The method and system disclosed herein exploits the narrow-band power limiting action of SBS to suppress strong interfering signals, while minimally affecting the desired low-power and/or wide bandwidth received signal.
The relatively narrow bandwidth of gain for SBS in optical fibers is used to produce a peak-power limiter for undesired RF and RF-lightwave signals. The RF signals are amplitude modulated onto a lightwave carrier to create modulation sidebands. The limiter selectively attenuates those modulation sidebands that are stronger than a threshold level.

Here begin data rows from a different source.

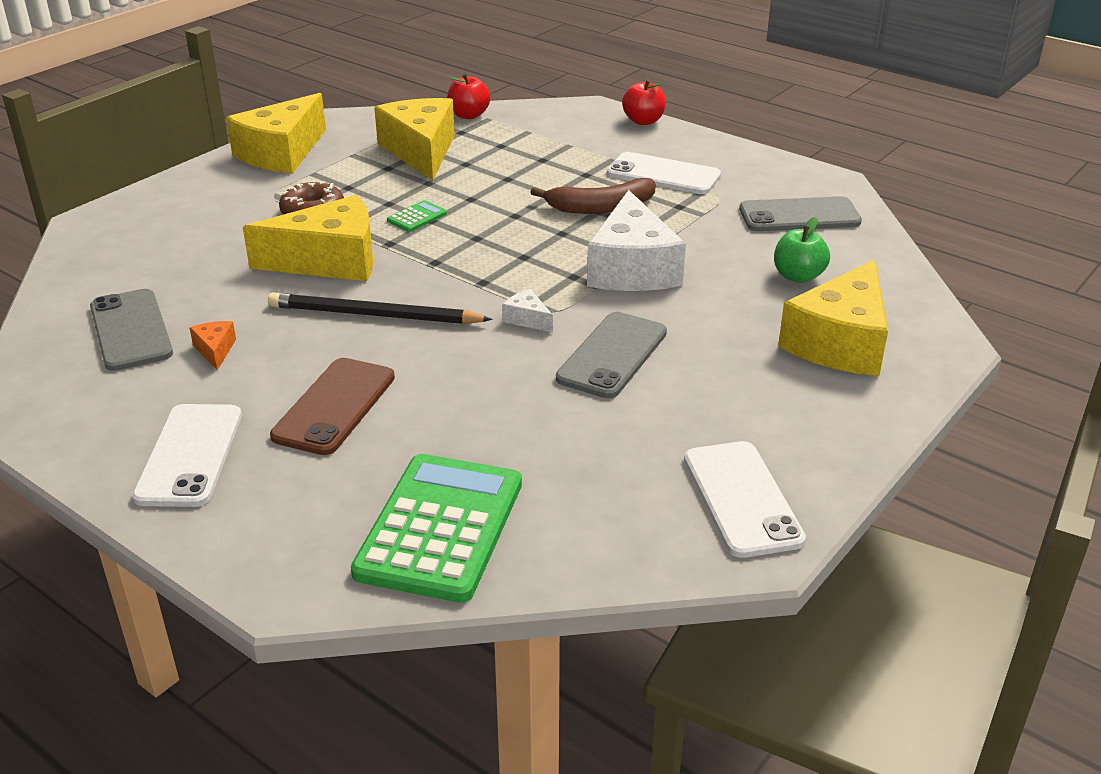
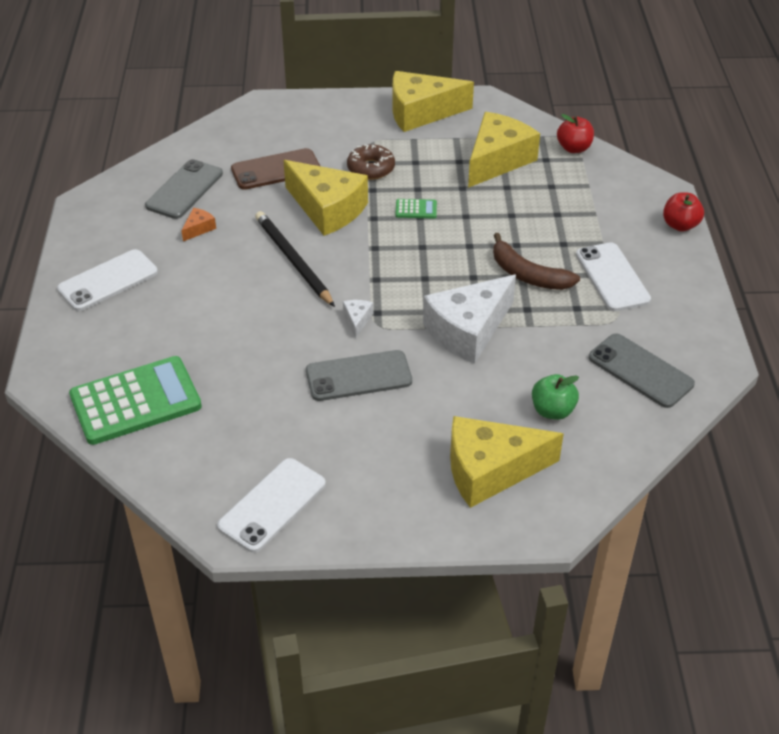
camera: 50 degrees right, 10 degrees up
brown phone [270,358,395,455] -> brown phone moved to [231,148,320,190]

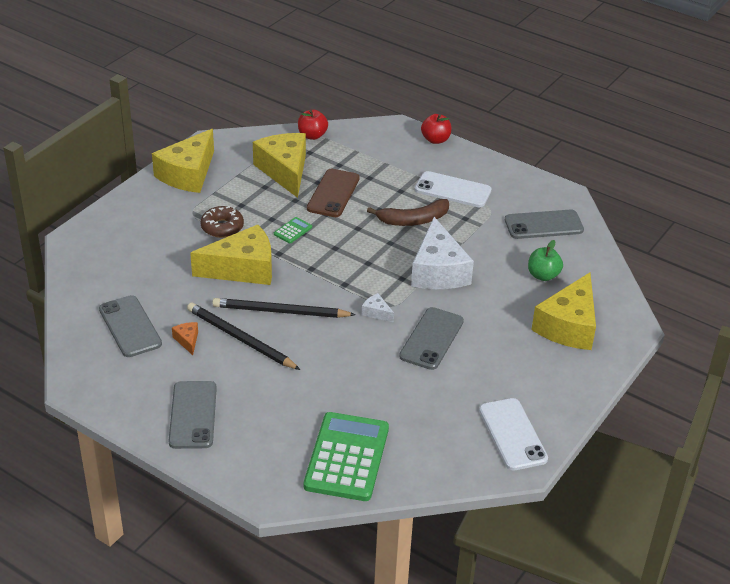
camera: 55 degrees left, 5 degrees down
white phone [57,249,158,311] -> grey phone [168,381,217,449]
brown phone [231,148,320,190] -> brown phone moved to [307,169,360,217]
none -> black pencil [187,303,300,370]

Thus, only strong frequency components are limited and the weaker frequency components become enhanced, in comparison. The advantage of the SBS approach to limiting is that it is passive, it self-selects the frequencies attenuated, and it affects only a narrow band at each attenuation notch. The SBS only affects a narrow band at each attenuation notch because the spontaneous bandwidth of the SBS effect in an optical fiber is typically smaller than 100 MHz. The system and method disclosed makes use of the relatively small bandwidth of the SBS effect to distinguish between the different modulation sidebands, which are spaced farther apart than the SBS gain bandwidth. Such frequency selective limiting is not normally achievable with electronic limiters. In addition, the disclosed system and method seeds the Stokes-shifted light into the main SBS medium (in the reverse direction) so that the length of that main SBS medium can be reduced. This seed is preferably generated in a separate ring or strand of fiber from the main SBS medium.

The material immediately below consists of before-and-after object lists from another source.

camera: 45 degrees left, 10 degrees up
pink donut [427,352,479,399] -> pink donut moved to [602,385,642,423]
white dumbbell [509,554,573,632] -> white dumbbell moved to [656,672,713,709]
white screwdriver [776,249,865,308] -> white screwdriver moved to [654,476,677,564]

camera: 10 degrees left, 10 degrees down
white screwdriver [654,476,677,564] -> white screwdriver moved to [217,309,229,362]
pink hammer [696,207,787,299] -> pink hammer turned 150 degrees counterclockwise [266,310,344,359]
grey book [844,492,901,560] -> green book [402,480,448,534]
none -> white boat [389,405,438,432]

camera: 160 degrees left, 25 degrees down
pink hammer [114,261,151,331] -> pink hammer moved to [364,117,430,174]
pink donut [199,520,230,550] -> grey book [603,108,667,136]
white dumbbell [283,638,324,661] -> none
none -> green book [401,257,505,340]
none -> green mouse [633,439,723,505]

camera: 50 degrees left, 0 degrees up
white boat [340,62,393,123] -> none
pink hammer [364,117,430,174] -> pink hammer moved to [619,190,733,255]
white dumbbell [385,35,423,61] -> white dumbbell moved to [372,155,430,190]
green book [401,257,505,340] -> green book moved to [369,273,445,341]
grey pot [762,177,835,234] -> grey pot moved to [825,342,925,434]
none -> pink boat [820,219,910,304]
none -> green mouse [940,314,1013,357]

Previously, as disclosed in U.S. Statutory Invention Registration H 1,791, a long length of fiber (generally 25 km or greater) is used to sustain the SBS at common levels of optical power, generally below 10 mW for the frequency components attenuated. It would be desirable to either reduce the amount of optical power required and/or to shorten the length of the SBS medium 207 to thereby improve the system's signal-to-noise ratio. The use of shorter fibers in the SBS medium 207 would have reduced passive losses as compared to longer fibers required by the teaching of the prior art. Further, the use of shorter fibers for the SBS medium also has the advantage of reducing the four-wave mixing of multiple signal frequencies contained in the signal. Such four-wave mixing generated signals can create spurious noise in a long SBS fiber medium.